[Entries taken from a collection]
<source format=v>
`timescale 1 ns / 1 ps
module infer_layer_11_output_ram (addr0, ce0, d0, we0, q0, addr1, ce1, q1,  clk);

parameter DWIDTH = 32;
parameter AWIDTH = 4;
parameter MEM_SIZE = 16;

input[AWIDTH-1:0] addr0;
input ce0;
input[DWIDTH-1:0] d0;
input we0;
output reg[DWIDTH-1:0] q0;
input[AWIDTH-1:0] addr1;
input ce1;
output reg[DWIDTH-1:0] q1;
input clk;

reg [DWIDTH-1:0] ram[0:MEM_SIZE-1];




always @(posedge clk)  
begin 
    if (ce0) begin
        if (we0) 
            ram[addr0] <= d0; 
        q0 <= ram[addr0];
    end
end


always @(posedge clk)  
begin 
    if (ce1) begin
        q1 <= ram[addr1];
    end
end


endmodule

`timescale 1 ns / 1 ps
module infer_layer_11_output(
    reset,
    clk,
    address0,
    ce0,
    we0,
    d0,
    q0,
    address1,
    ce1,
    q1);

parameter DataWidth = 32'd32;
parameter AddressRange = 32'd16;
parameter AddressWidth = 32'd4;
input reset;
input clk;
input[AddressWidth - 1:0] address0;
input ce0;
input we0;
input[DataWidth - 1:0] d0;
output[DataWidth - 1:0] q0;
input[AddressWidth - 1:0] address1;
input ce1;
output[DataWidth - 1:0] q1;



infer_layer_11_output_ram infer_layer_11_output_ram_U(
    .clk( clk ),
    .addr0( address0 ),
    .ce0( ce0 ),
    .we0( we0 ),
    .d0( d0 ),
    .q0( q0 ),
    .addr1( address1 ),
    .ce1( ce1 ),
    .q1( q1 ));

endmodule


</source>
* * *
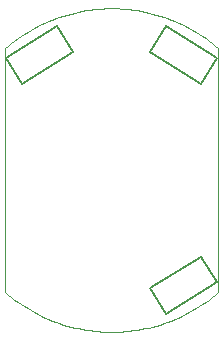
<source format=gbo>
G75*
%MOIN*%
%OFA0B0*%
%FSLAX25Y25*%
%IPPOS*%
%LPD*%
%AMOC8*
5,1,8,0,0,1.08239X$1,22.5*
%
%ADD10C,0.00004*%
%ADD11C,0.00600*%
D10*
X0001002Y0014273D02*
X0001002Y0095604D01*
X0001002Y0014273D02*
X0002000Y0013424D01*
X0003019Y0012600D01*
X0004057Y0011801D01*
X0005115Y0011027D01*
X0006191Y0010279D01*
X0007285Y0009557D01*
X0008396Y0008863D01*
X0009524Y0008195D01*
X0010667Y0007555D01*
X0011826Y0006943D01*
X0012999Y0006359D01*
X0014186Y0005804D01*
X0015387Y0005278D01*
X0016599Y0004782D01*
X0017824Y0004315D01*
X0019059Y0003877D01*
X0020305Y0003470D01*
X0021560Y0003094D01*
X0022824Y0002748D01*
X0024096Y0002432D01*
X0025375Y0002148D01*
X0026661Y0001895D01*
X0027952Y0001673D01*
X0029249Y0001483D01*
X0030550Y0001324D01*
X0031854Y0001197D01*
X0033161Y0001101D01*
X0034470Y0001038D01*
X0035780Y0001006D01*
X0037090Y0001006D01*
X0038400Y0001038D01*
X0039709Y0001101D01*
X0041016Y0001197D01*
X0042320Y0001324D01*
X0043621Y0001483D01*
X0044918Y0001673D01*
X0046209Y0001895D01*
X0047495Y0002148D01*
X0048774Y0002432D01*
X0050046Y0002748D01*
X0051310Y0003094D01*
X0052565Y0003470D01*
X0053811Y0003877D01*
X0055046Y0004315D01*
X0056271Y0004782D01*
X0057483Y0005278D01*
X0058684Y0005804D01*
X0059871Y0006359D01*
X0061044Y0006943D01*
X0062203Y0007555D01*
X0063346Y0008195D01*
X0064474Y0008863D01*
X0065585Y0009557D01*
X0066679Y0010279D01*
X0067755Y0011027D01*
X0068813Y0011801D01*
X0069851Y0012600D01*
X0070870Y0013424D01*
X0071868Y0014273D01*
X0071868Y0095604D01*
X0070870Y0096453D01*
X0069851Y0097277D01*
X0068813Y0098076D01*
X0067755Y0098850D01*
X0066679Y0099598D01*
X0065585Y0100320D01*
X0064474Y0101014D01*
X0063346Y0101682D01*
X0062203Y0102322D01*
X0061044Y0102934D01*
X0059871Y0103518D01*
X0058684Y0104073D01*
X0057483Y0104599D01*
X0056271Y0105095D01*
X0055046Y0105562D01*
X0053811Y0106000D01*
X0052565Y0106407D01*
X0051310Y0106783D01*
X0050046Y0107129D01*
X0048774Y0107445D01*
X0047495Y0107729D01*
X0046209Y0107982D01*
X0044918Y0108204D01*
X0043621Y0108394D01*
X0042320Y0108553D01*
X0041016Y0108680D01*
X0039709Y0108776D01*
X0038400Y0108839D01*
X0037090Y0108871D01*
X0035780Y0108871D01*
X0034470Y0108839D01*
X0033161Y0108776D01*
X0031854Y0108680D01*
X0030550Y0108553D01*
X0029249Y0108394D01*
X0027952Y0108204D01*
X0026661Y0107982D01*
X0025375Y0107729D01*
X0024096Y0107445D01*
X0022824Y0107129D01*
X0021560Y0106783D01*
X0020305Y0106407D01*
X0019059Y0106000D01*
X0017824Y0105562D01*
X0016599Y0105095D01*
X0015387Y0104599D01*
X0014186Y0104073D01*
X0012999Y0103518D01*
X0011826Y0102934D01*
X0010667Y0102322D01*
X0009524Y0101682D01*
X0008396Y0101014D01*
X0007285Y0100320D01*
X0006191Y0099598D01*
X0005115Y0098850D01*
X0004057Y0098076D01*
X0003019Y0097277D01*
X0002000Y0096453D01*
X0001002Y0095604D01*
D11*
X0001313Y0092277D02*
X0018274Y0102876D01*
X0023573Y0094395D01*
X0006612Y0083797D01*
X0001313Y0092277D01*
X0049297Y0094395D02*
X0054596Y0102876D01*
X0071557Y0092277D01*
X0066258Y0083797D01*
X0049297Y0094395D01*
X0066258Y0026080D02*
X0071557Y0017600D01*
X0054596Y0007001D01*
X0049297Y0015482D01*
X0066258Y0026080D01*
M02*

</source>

Task
Your reply should be one number: the count of lines above that hold the word "begin".

Answer to the exercise
4